## WHAT IS REQUIRED
Your answer must be the records below, reproduced exactly.

## EXTRACTED RECORDS

::::::::

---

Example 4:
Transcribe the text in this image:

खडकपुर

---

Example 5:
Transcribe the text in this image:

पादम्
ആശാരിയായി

::::::::

## WRITTEN RESPONSE
---

Example 4:
Transcribe the text in this image:

खडकपुर

---

Example 5:
Transcribe the text in this image:

पादम्
ആശാരിയായി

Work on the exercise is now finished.